— Your assignment —
Would you repeat the entries beneath, with nothing changed?

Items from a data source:
:::

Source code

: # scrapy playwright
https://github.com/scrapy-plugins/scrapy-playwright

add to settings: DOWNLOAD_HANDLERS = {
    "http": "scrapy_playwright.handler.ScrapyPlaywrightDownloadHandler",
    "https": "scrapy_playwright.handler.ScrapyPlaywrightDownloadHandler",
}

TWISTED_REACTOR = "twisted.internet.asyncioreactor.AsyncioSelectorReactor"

:::

— Answer section —
Source code

: # scrapy playwright
https://github.com/scrapy-plugins/scrapy-playwright

add to settings: DOWNLOAD_HANDLERS = {
    "http": "scrapy_playwright.handler.ScrapyPlaywrightDownloadHandler",
    "https": "scrapy_playwright.handler.ScrapyPlaywrightDownloadHandler",
}

TWISTED_REACTOR = "twisted.internet.asyncioreactor.AsyncioSelectorReactor"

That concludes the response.